**What the task asks:**
Retype every line of the records word for word, leaving out the pictures.

**Extracted material:**
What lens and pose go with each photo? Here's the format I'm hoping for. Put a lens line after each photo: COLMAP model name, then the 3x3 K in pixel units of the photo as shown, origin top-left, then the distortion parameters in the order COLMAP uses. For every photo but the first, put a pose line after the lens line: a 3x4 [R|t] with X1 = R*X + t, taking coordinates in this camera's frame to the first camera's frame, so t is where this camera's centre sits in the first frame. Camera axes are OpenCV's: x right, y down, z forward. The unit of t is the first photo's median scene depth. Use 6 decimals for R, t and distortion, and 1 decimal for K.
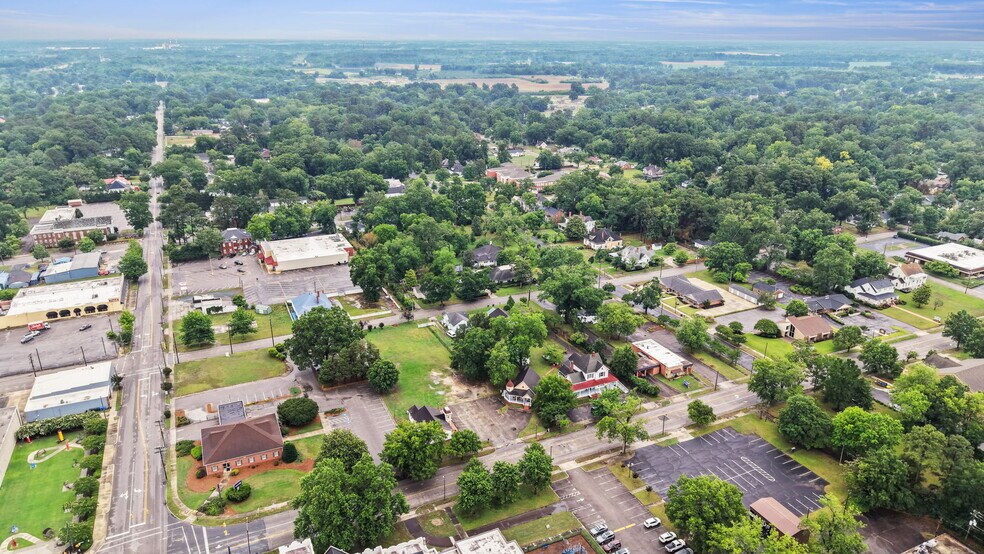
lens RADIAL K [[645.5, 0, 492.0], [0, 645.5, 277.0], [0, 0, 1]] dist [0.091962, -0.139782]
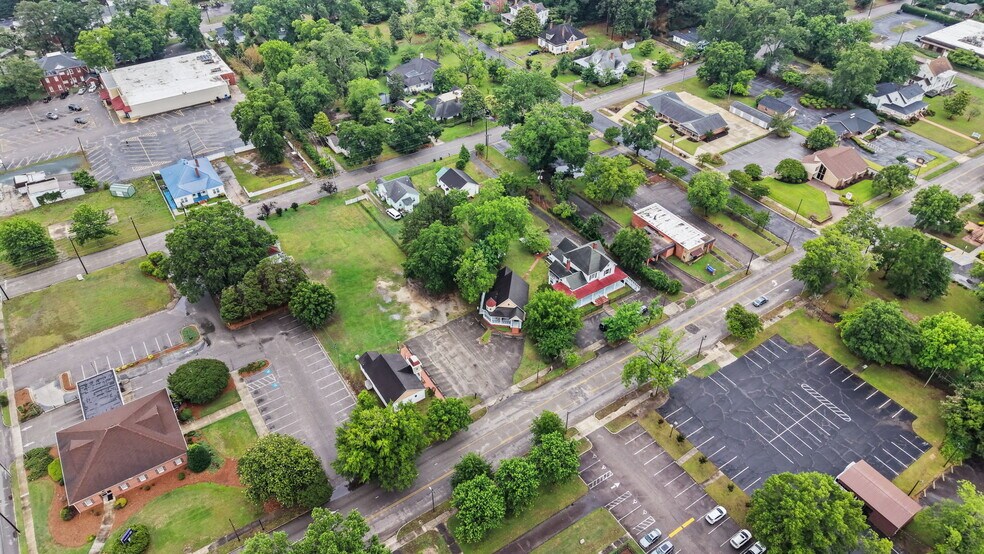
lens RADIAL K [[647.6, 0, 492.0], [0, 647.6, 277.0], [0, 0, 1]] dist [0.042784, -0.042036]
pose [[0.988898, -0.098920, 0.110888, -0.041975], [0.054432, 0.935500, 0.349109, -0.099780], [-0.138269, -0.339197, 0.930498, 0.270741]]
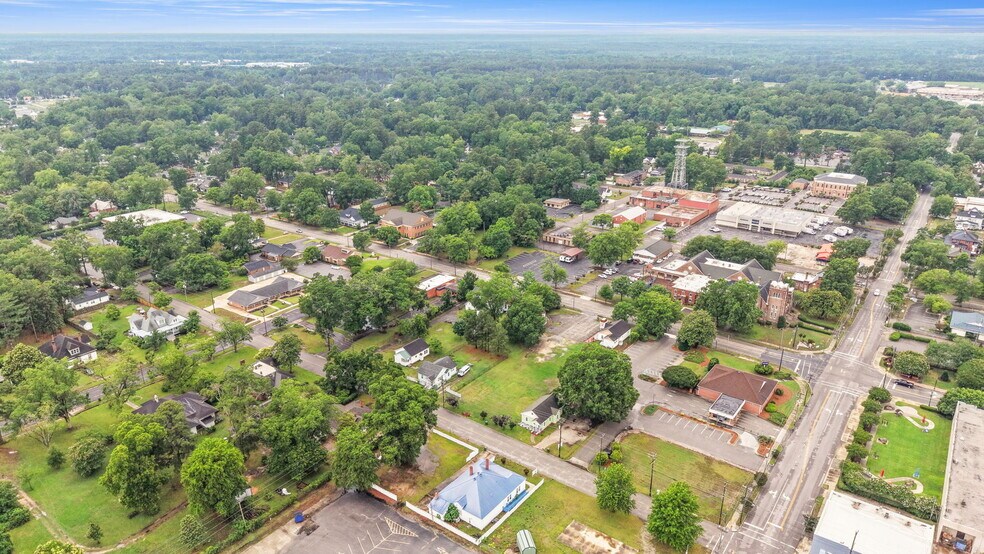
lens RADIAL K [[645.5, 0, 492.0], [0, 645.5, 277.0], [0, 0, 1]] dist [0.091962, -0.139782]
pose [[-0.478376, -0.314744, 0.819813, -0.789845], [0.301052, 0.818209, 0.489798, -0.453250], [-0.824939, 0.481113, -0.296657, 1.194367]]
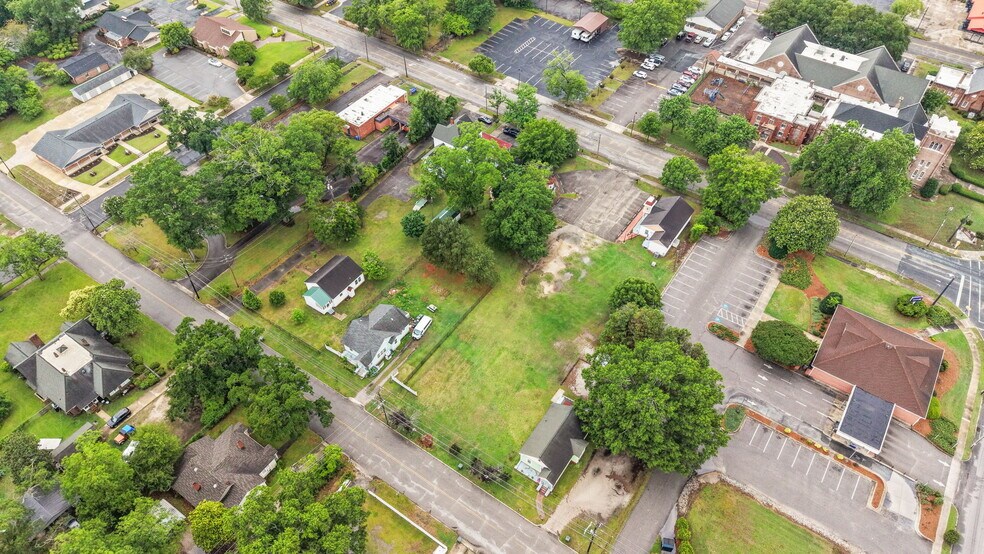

**Task answer:**
What lens and pose go with each photo? Here's the format I'm hoping for. Put a lens line after each photo: COLMAP model name, then the 3x3 K in pixel units of the photo as shown, origin top-left, then the distortion parameters in the order COLMAP uses. For every photo but the first, put a pose line after the lens line: a 3x4 [R|t] with X1 = R*X + t, taking coordinates in this camera's frame to the first camera's frame, so t is where this camera's centre sits in the first frame. Camera axes are OpenCV's: x right, y down, z forward. The unit of t is the first photo's median scene depth. Use 6 decimals for R, t and distortion, and 1 decimal for K.
lens RADIAL K [[645.5, 0, 492.0], [0, 645.5, 277.0], [0, 0, 1]] dist [0.091962, -0.139782]
lens RADIAL K [[647.6, 0, 492.0], [0, 647.6, 277.0], [0, 0, 1]] dist [0.042784, -0.042036]
pose [[0.988898, -0.098920, 0.110888, -0.041975], [0.054432, 0.935500, 0.349109, -0.099780], [-0.138269, -0.339197, 0.930498, 0.270741]]
lens RADIAL K [[645.5, 0, 492.0], [0, 645.5, 277.0], [0, 0, 1]] dist [0.091962, -0.139782]
pose [[-0.478376, -0.314744, 0.819813, -0.789845], [0.301052, 0.818209, 0.489798, -0.453250], [-0.824939, 0.481113, -0.296657, 1.194367]]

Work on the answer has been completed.